VMs connected to overlay segments have connectivity issues post V2T migration attempt.

book

Article ID: 386030

calendar_today

Updated On:

Products

VMware NSX

Issue/Introduction

  • After a V2T Migration attempt VMs connected to NSX overlay segments lose layer 3 and cross host connectivity however local host traffic remains un-impacted.

  • If datapath is investigated it is observed that traffic reaches the local VDR instance of the gateway however traffic is not forwarded from the local host to the next hop (DR to SR) for layer 3 traffic northbound from TEP to TEP.
  • CDO mode is enabled and activated.

    • On a host level this can be checked by running following command on an impacted host "net-vdl2 -l | grep CDO"

Incorrect output: CDO status:     enabled (activated)

Expected output: CDO status:     enabled (deactivated)

    • On an environment wide level this can be checked via the API "https://<NSX-IP>/api/v1/global-configs/SwitchingGlobalConfig" and the global_replication_mode_enabled should be false (for deactivated).

Environment

All versions of VMware NSX T may be impacted.

Cause

This issue can be caused by an incorrect V2T workflow being carried out by a user. During the V2T process the CDO mode is temporarily enabled but is then deactivated at completion of the migration. However it is possible to re-start the migration and then not complete it fully, meaning the CDO mode is left enabled indefinitely. This can lead to hosts incorrectly attempting to use a non populated routing domain and as such blackhole TEP to TEP traffic.

Resolution

This is a condition that may occur in a VMware NSX environment.

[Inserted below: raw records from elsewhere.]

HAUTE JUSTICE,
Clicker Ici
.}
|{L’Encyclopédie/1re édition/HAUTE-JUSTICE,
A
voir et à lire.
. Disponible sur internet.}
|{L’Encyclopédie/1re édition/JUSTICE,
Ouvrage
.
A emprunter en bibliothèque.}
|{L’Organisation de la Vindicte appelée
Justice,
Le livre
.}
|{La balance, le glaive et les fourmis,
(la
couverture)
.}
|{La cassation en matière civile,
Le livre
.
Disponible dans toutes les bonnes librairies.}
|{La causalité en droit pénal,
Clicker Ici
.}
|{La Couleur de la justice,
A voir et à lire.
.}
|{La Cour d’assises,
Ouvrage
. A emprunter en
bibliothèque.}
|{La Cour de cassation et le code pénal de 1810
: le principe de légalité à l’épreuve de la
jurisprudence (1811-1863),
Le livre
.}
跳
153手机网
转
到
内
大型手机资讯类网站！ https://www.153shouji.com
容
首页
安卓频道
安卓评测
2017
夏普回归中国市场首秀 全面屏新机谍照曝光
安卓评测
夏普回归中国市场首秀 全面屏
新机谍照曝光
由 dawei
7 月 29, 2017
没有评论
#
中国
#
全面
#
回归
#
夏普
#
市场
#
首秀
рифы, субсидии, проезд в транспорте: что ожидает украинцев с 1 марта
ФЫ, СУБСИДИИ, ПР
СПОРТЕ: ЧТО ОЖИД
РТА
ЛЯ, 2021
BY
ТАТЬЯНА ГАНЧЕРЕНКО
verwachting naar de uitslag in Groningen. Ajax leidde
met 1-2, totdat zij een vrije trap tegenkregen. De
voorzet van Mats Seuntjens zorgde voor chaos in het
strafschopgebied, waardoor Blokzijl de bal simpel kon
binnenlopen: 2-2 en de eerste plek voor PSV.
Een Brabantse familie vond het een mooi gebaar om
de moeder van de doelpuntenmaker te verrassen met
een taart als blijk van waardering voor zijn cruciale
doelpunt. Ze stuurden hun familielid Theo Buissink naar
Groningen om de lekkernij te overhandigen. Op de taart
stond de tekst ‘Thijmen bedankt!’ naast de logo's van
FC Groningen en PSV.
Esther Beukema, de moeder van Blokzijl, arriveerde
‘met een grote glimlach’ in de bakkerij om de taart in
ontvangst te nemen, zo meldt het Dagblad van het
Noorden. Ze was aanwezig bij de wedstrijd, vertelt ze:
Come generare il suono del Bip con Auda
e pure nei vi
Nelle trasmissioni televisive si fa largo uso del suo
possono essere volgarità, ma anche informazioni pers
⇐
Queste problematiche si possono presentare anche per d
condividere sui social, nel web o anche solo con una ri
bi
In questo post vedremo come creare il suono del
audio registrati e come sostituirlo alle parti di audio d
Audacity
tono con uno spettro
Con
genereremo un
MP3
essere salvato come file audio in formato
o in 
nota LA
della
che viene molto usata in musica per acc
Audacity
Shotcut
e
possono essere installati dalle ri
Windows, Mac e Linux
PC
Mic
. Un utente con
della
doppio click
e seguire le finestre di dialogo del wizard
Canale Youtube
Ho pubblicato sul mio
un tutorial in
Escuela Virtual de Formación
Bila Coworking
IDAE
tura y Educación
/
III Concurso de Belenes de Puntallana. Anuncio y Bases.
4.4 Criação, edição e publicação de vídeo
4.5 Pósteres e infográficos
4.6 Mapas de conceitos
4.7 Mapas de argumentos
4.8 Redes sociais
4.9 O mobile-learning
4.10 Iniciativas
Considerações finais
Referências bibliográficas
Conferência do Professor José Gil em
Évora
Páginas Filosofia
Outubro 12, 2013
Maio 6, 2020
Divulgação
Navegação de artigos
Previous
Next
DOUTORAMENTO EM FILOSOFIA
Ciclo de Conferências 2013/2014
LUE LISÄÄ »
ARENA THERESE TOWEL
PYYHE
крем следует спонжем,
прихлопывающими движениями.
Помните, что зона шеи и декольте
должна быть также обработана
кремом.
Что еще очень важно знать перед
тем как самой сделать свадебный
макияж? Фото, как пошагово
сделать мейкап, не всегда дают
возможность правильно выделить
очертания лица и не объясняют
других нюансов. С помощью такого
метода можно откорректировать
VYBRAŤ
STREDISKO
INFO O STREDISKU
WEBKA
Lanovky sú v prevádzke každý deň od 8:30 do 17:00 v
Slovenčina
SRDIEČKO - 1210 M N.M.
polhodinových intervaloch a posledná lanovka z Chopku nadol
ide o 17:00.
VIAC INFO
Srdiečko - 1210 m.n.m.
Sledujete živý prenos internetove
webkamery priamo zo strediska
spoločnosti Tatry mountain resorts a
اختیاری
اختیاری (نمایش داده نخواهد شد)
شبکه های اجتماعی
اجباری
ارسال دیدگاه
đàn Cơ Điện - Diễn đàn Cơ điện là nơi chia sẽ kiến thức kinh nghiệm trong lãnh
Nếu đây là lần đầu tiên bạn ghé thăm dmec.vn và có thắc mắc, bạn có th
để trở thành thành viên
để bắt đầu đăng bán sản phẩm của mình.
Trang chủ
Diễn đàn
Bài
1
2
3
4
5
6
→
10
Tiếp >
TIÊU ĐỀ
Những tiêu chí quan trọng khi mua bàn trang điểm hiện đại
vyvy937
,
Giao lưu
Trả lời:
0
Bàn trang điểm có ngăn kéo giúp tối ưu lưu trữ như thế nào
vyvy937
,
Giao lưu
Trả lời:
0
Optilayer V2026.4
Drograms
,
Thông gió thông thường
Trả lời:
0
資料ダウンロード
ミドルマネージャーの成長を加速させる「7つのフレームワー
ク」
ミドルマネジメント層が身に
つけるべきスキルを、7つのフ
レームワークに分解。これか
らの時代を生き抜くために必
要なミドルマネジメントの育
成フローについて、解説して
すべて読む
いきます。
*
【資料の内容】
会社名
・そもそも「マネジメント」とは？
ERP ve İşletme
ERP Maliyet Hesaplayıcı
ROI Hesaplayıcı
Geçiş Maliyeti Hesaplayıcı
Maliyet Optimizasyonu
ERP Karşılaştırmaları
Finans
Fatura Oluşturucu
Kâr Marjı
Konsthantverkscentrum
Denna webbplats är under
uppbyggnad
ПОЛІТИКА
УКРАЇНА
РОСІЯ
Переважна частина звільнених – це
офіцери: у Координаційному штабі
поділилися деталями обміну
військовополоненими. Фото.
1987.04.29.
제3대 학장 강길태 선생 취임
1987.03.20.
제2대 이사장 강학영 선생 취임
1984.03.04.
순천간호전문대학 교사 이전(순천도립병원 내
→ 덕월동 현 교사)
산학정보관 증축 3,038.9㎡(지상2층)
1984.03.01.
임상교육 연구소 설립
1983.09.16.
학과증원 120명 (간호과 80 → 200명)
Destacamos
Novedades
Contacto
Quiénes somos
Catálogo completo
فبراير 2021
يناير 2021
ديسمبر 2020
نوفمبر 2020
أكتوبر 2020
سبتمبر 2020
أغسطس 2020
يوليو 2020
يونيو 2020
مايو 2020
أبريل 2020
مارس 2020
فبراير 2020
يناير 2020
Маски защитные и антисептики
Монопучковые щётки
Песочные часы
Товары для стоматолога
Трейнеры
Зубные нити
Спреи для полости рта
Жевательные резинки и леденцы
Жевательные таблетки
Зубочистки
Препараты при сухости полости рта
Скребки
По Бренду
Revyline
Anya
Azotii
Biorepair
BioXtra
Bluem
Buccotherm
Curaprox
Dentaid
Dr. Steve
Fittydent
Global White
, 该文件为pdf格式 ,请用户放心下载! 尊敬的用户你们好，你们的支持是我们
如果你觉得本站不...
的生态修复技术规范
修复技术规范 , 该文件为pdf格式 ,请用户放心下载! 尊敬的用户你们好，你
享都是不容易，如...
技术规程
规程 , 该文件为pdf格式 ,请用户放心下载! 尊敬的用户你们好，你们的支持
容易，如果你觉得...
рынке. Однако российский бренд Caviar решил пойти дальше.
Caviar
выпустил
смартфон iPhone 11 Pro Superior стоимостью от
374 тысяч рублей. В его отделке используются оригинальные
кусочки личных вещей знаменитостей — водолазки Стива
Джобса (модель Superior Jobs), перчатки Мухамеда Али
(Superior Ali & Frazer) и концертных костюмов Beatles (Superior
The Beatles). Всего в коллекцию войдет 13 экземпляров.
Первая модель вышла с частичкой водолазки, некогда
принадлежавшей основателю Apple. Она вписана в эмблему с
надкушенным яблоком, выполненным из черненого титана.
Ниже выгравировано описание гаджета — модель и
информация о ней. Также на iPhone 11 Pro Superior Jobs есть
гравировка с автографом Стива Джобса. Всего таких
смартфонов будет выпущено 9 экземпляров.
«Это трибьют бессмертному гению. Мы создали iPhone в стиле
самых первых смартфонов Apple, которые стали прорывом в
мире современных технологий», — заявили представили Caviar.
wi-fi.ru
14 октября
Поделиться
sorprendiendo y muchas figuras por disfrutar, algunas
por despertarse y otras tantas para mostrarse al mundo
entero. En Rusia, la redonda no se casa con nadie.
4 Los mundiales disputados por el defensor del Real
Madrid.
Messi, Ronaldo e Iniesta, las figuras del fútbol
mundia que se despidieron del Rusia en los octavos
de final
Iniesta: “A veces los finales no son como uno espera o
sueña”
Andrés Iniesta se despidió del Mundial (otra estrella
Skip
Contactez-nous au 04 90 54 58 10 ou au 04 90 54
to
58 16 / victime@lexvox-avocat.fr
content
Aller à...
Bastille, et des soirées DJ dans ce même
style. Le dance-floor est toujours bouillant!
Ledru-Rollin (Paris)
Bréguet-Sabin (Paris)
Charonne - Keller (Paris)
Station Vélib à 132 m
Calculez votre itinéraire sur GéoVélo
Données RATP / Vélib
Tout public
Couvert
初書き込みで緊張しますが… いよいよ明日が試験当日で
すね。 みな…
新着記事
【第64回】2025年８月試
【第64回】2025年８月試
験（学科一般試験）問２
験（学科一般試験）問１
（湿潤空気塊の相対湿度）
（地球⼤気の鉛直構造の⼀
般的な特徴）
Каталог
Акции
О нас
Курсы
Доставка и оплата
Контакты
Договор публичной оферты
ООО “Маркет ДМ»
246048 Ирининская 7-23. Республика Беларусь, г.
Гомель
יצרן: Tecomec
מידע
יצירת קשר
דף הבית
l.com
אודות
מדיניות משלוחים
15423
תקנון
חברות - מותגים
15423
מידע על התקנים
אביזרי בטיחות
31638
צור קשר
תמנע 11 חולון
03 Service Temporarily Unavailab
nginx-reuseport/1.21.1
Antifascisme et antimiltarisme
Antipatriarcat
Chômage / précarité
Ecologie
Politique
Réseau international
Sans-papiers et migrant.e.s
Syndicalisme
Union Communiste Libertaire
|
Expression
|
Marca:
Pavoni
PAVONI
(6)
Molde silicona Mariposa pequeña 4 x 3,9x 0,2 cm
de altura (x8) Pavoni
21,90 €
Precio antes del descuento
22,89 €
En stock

If this scenario does occur and a V2T migration was prematurely ended, the global replication mode (CDO) can be reset manually by using the following API - api/v1/global-configs/SwitchingGlobalConfig

  1. Do a get API https://<NSX-IP>/api/v1/global-configs/SwitchingGlobalConfig and retrieve the content as below.
    {
        "physical_uplink_mtu": 8900,
        "uplink_mtu_threshold": 9000,
        "global_replication_mode_enabled": true,
        "remote_tunnel_physical_mtu": 8900,
        "arp_limit_per_lr": 50000,
        "resource_type": "SwitchingGlobalConfig",
        "id": "<Config ID>",
        "display_name": "<Config ID>",
        "_create_time": 1731508727168,
        "_create_user": "system",
        "_last_modified_time": 1731510195681,
        "_last_modified_user": "admin",
        "_system_owned": false,
        "_protection": "NOT_PROTECTED",
        "_revision": 1
    }

     

  2. Take the body response of step 1 and edit global_replication_mode_enabled from true to false, giving a body similar to the below.
    {
      "physical_uplink_mtu": 8900,
        "uplink_mtu_threshold": 9000,
        "global_replication_mode_enabled": false,
        "remote_tunnel_physical_mtu": 8900,
        "arp_limit_per_lr": 50000,
        "resource_type": "SwitchingGlobalConfig",
        "id": "<Config ID>",
        "display_name": "<Config ID>",
        "_create_time": 1731508727168,
        "_create_user": "system",
        "_last_modified_time": 1731510195681,
        "_last_modified_user": "admin",
        "_system_owned": false,
        "_protection": "NOT_PROTECTED",
        "_revision": 1
    }
  3. Push the changed config back with a POST to the same API https://<NSX-IP>/api/v1/global-configs/SwitchingGlobalConfig with the edited body from step 2.
  4. Check all overlay segments and change the replication_mode from source (Head End Replication) to MTEP (Hierarchical Two-Tier replication) where overlay segments whose replication_mode is source to be in line with recommended best practice. This can be done via the GUI or via CLI on a per segment basis.